It hit me in college, walking across campus in full sensory-deprivation mode, with the mirrored, blindered sunglasses and the walkman. Even my friends were sometimes reluctant to approach me.

It hit me at the mall in Steubenville, not long after the first time I shaved my head. I could walk in a direct path, and the crowd would -- consciously or not -- part as I came closer.

It hit me on the basketball court that spring, when I discovered that a shaven head, a goatee, and a simple glare from my a-little-too-big eyes equaled A Defense You Can't Shoot Through. No one who shot across me that night made a single basket. (We lost anyway.)
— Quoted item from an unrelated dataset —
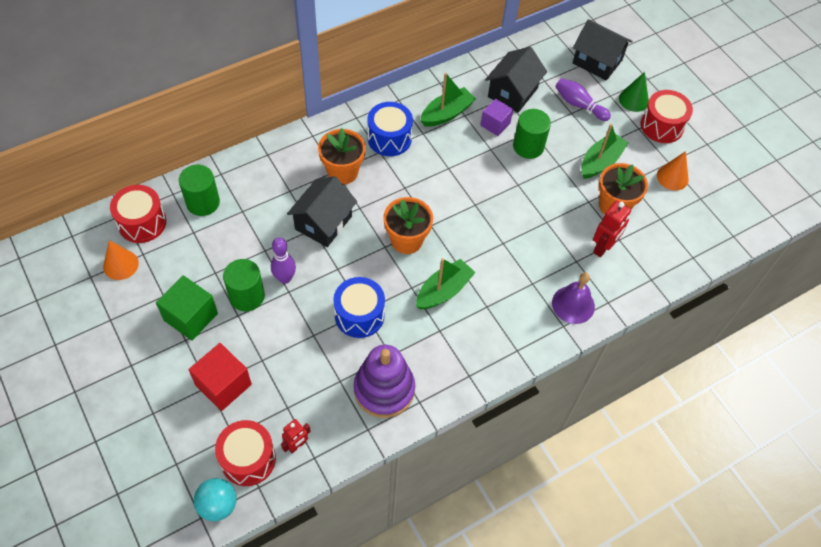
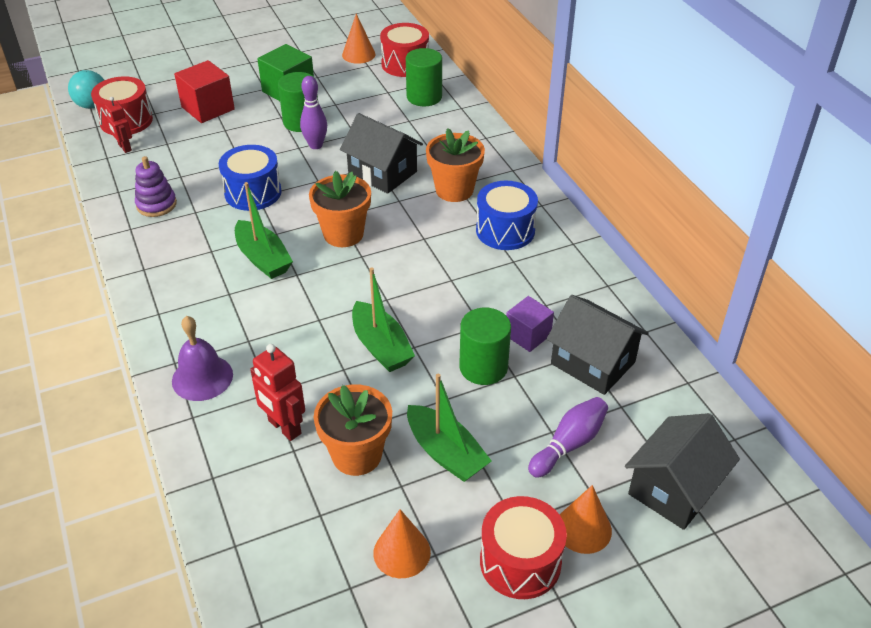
camera: 100 degrees right, 15 degrees down
purple stacking toy [354,345,415,418] -> purple stacking toy [135,156,177,217], size x0.59
green boat [420,73,476,127] -> green boat moved to [352,268,415,372]
green cone [619,72,649,112] -> orange cone [560,485,612,554]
It hit me one afternoon in Fayetteville, outside Clunk Music Hall. I was early, thought I'd sit in the truck and read, but when the band came out and wandered around, and looked over that way a few more times than you'd expect, I realized I should kill the time elsewhere.

It hit me a few hours later in a park. I was sitting at a picnic table, reading, enjoying the weather, like a lot of the locals. But I wasn't returning the same looks I was receiving.

It hit me in New York City one night, outside the Fox News building, waiting for my friend who works there to come out and meet me. I was standing outside, 9pm on a Friday, suitcases in hand, in my gray sweatshirt and wool OJ hat. After five minutes or so, one security guard came out and milled about for a while. And kept close watch on me until my friend came up.

It hit me at LaGuardia airport on the flight back from that trip. Actually, I got singled out to be searched before every flight on that trip, but at LaGuardia I even had to take off the wool hat. I don't know what they thought I was hiding under that, besides the really nasty bed-hair.

It hits me nearly every time I go to a bar, to a concert, to a movie, to a restaurant, alone. It hits me in public places a lot, actually, and I can't decide whether I'm getting used to it or just sick of it.

I see the way you look at me. And I know exactly what you're thinking.

I know I look like one, and I'm sorry, but trust me: I Am Not A Serial Killer. I have never intentionally killed so much as a rodent, unless you count the family of mice we trapped in my office a couple years ago. I am actually a pretty gentle man, as far as I know.

I've probably brought this upon myself. For a long time I didn't even know I was doing it, but now it's pretty clear, and there's nothing I can do about it.

White male, thirtyish, dark hair, glasses, average build, average height:
All true, but it's not like I can really help that stuff.

Doing things alone, including travel over long distances:
So I like to do stuff alone, sue me. It doesn't make me a Distant Loner, an AntiSocial Drifter, a Misanthropic Recluse. It makes me a Guy Who Likes Doing Stuff Alone.

Beard, dark jeans, gray sweatshirt, dark blue wool hat, nondescript clothes, no visible logos:
OK, personal choices, but I'm not getting a makeover just to look less... normal, fercryinoutloud.

I guess I could try to be more aware of my appearance, my surroundings -- try to fit in, try to look less suspicious.

Or maybe I'll just have to get used to it. Apparently, single men over 30 are not to be trusted.